There is considerable variation in the classification of Plus disease by experts in ROP. This variation arises from differences in the thresholds used by experts to determine the extent of vascular abnormality necessary to diagnose Plus and pre-Plus disease. This finding has significant implications for ROP studies, instruction, and patient care. It indicates that a continuous ROP Plus disease severity score could provide a more accurate representation of expert ROP clinicians' assessments and potentially improve the standardization of classification in the future52.

The Images and Informatics in ROP(i-ROP) deep learning (DL) algorithm (i-ROP) is a well-known AI tool used to measure vascular changes in the posterior pole in cases of ROP. Multiple studies on ROP screening have shown that the i-ROP algorithm can effectively detect Plus disease, similar to human ROP experts. This suggests that the algorithm has the potential to identify cases of ROP reactivation that require retreatment. The i-ROP DL system's output can be converted into a vascular severity score (VSS) that represents the range of Plus disease. This score has proven to be valuable for primary ROP screening, tracking disease progression, and evaluating treatment response15,16,49,50,53,54,55,56.

The study demonstrated the utility of VSS in both primary and secondary ROP screening, including the screening for ROP reactivation following anti-VEGF treatment51.

Infants diagnosed with ROP in developing countries tend to have higher birth weights and older gestational ages compared to those in developed countries. As a result, broader screening guidelines have been implemented in low- and middle-income countries, leading to a larger population at risk for ROP in these regions57. The rise in screening burden poses a particular challenge due to the relatively lower number of ophthalmologists per capita in comparison to higher-income nations. The current study, aimed to develop a computer-assisted system for detecting Plus disease in Iran as a low-income country, with the goal of improving diagnostic accuracy and facilitating quantitative monitoring of treatment progress. This study quantified the characteristics of vessels in ROP images, focusing on tortuosity, dilation, and density. These measurements were used for primary Plus disease screening and could be useful for future studies on screening for ROP reactivation after anti-VEGF treatment.

This study has a number of limitations. Firstly, the dataset used in this study had a limited number of ROP fundus images, which may have influenced the performance of the model. Secondly, the fundus images were collected from a single clinical site with consistent device settings and population characteristics, which could have reduced the diversity of the data and affected the algorithm's ability to generalize to other populations.
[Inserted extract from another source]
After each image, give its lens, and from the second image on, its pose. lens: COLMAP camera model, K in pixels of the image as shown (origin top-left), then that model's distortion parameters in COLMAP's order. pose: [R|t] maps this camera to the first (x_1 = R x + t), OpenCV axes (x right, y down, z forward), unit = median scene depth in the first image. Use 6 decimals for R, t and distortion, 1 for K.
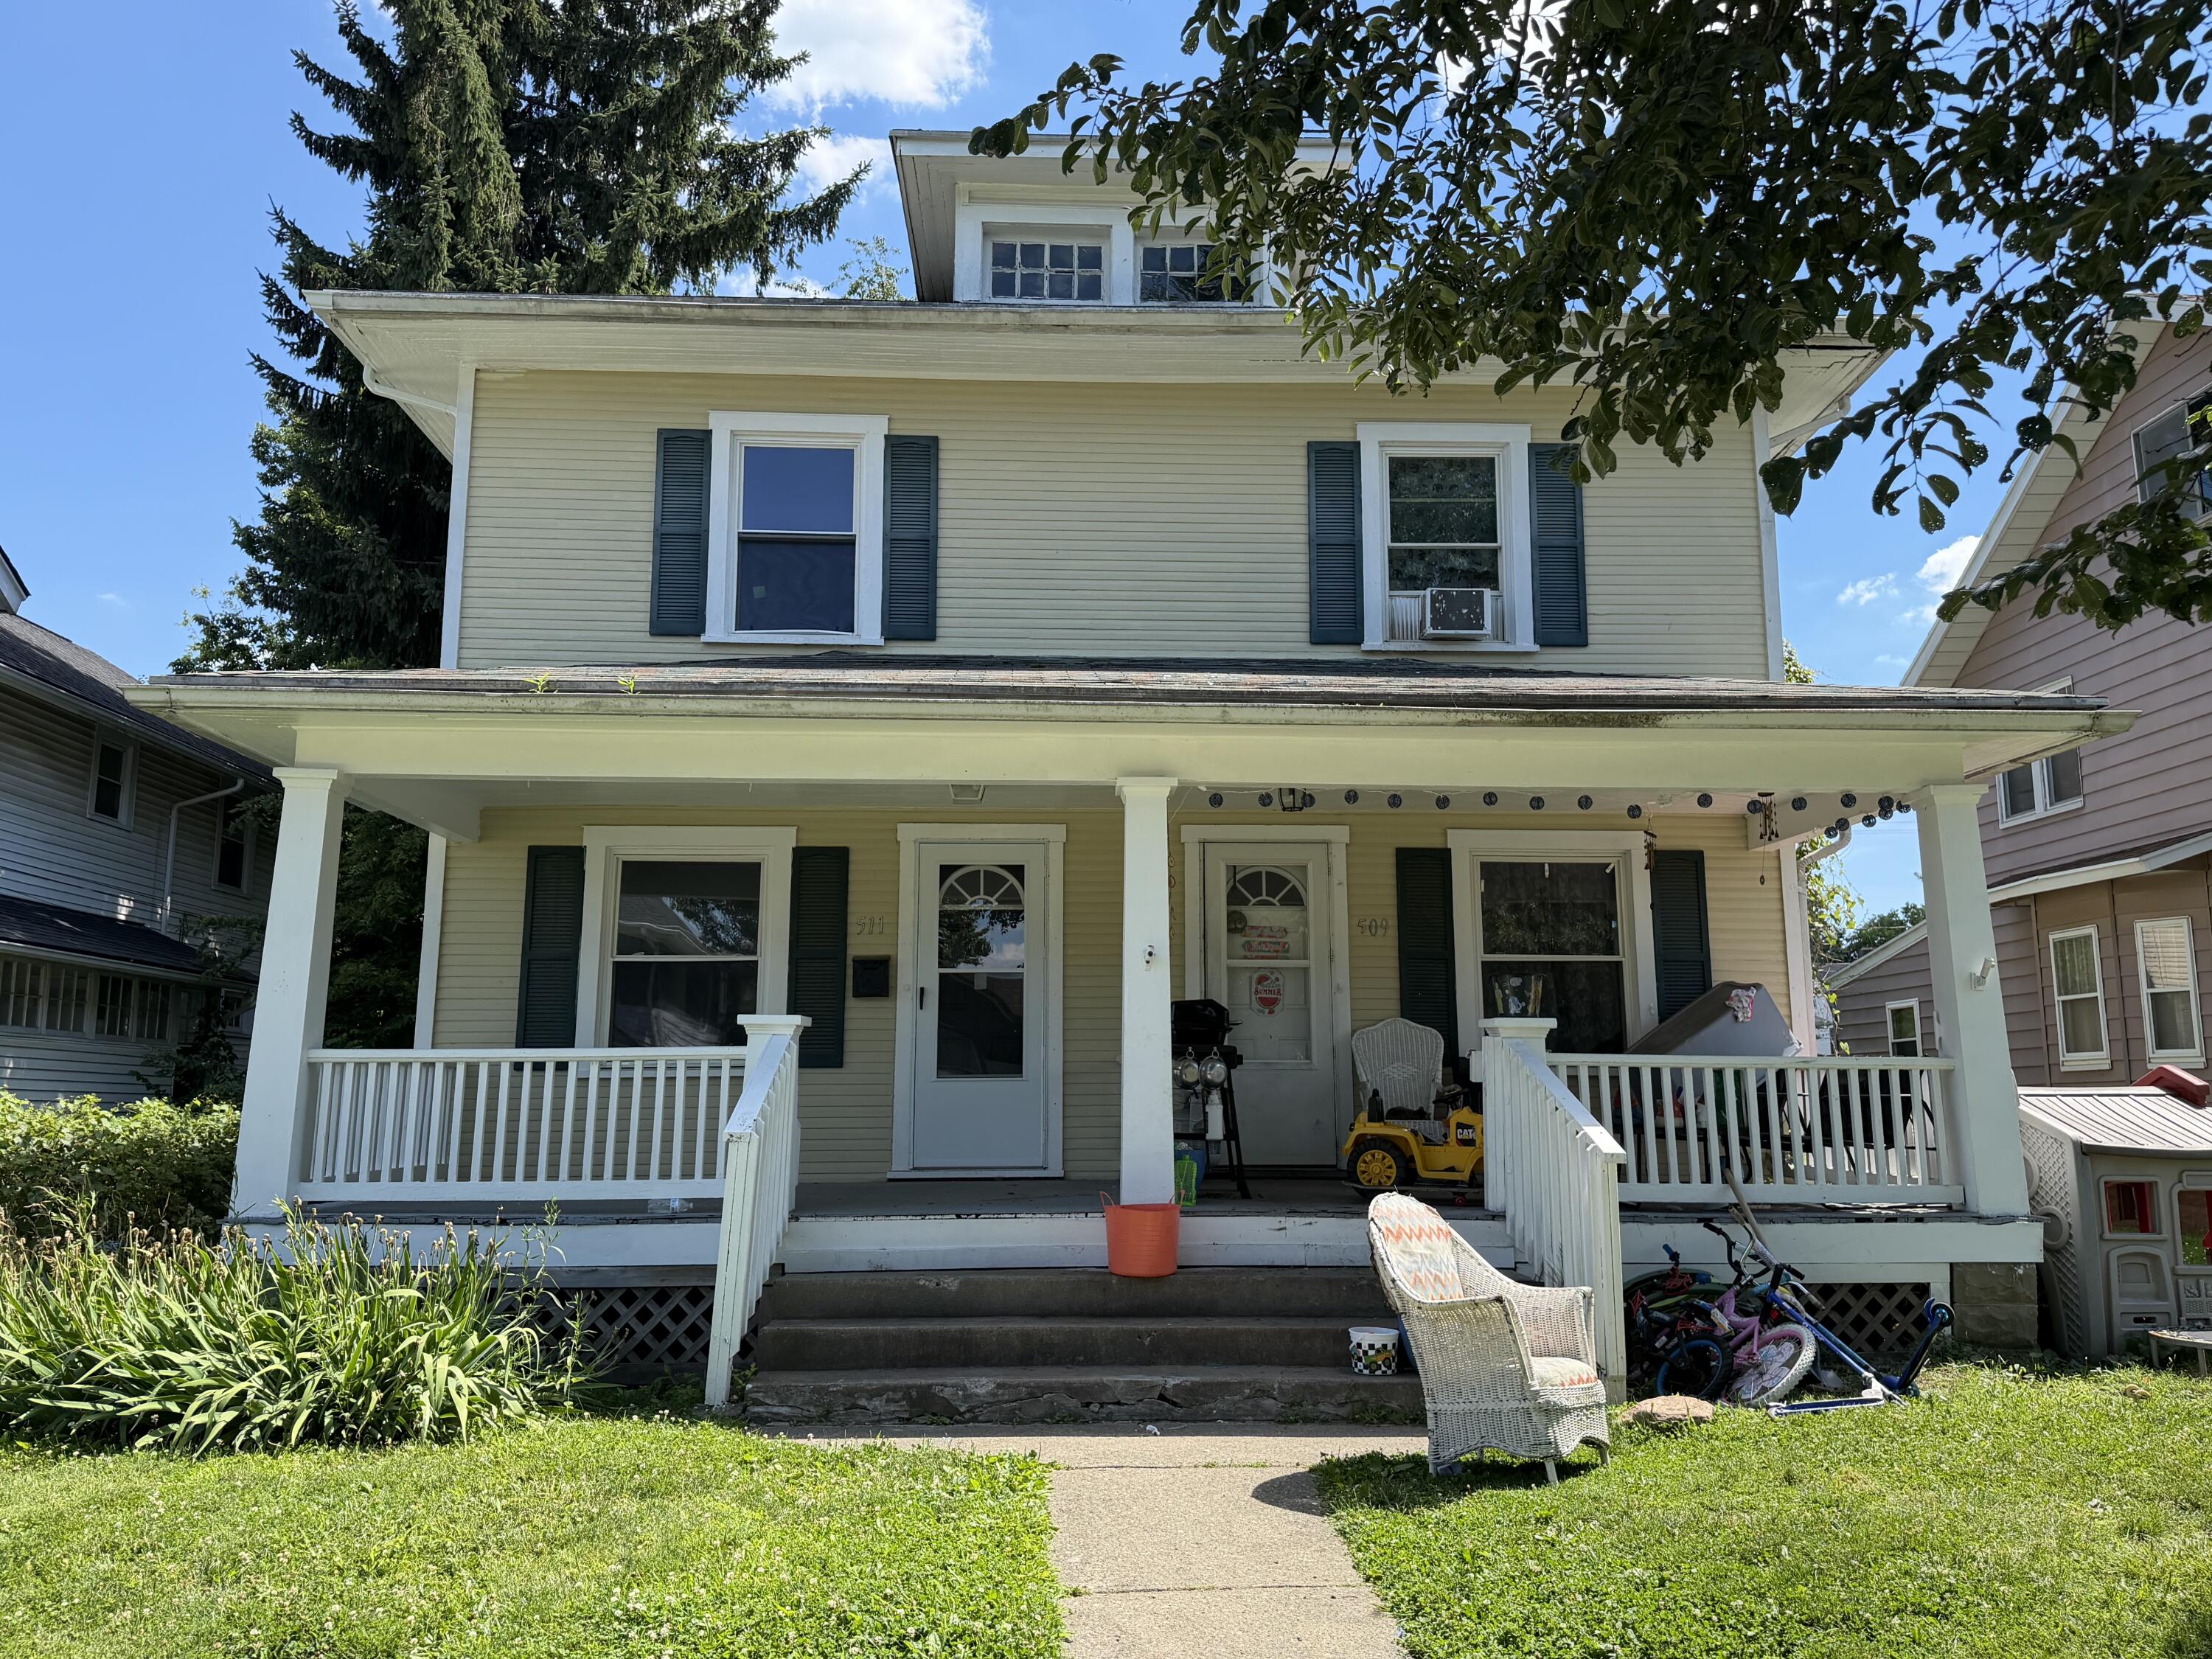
lens RADIAL K [[1657.2, 0, 1112.3], [0, 1657.2, 824.6], [0, 0, 1]] dist [-0.001358, -0.000928]
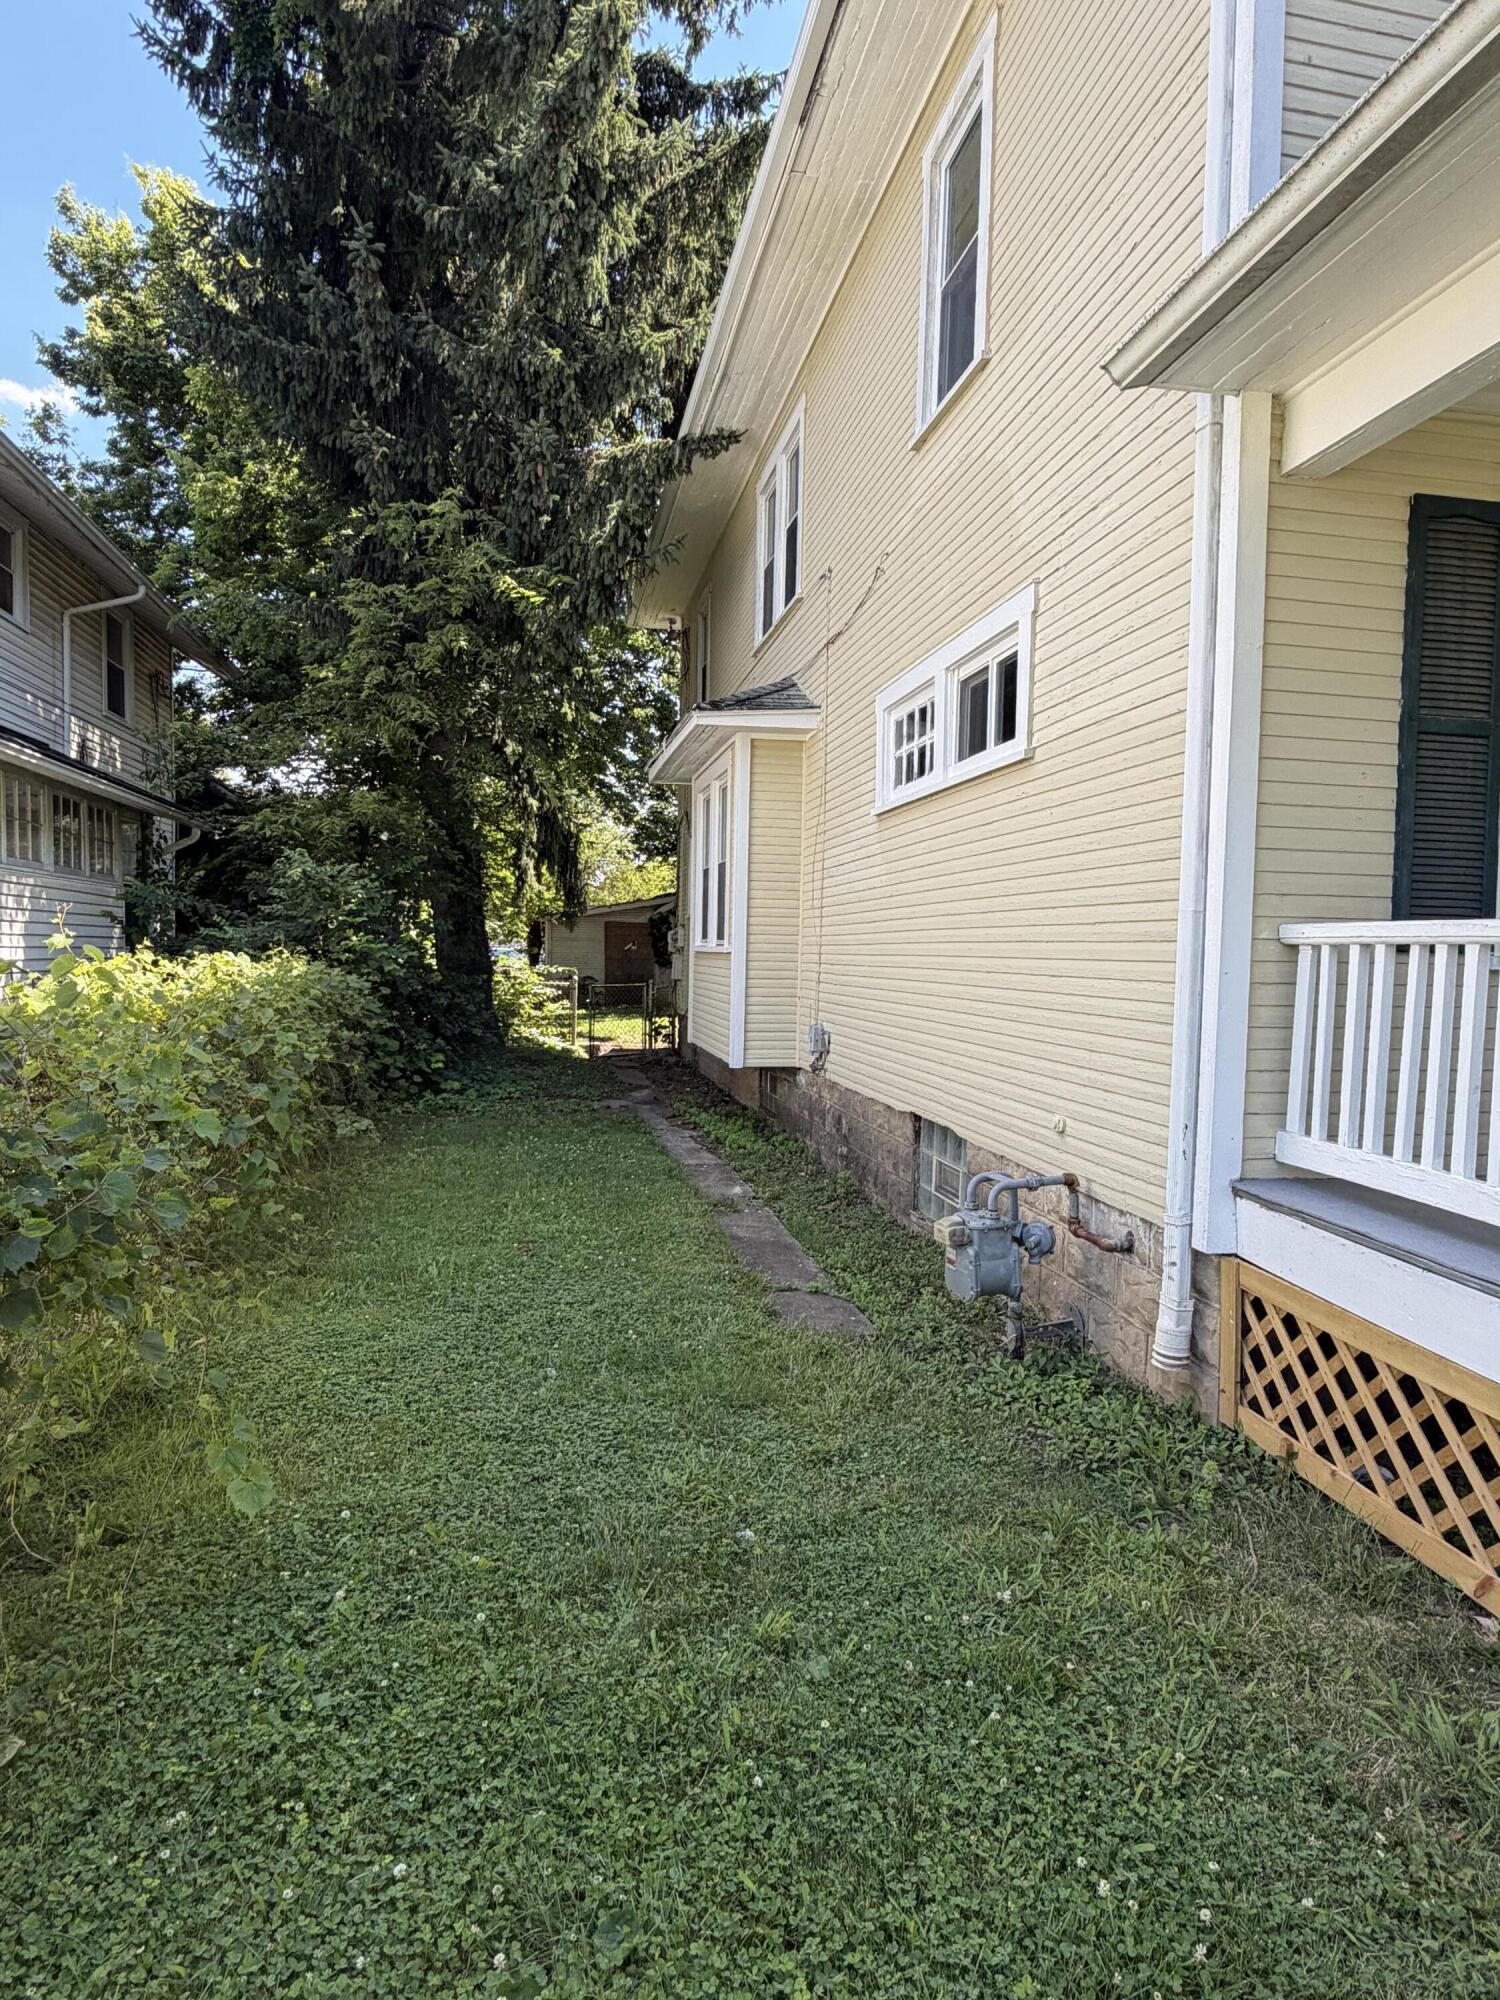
lens RADIAL K [[1168.9, 0, 743.9], [0, 1168.9, 1005.0], [0, 0, 1]] dist [-0.003298, 0.000213]
pose [[0.992815, 0.023723, 0.117285, -0.248350], [-0.048023, 0.976747, 0.208949, 0.041142], [-0.109601, -0.213080, 0.970868, 0.281219]]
Lastly, while a cross-validation method was employed to enhance generalizability, further validation using independent images is necessary for future research.

Future studies should aim to obtain larger datasets of ROP images in order to validate and optimize our system within the clinical setting. Additionally, it may be necessary to conduct additional testing and optimization of the sensitivity metric in order to minimize the occurrence of false-negative results. Additional studies are required to validate this automated system and enhance its practicality for real-world clinical applications by incorporating datasets from multiple clinical centers and larger patient cohorts.

In conclusion, the algorithm used in this study showed high accuracy in detecting Plus disease in cases of retinopathy of prematurity, performing similarly to expert diagnoses. By objectively analyzing vessel characteristics, it is possible to quantitatively assess the features of disease progression. The automated system has the potential to improve physicians' ability to diagnose Plus disease, making valuable contributions to the management of ROP by integrating traditional ophthalmoscopy and image-based telemedicine methods.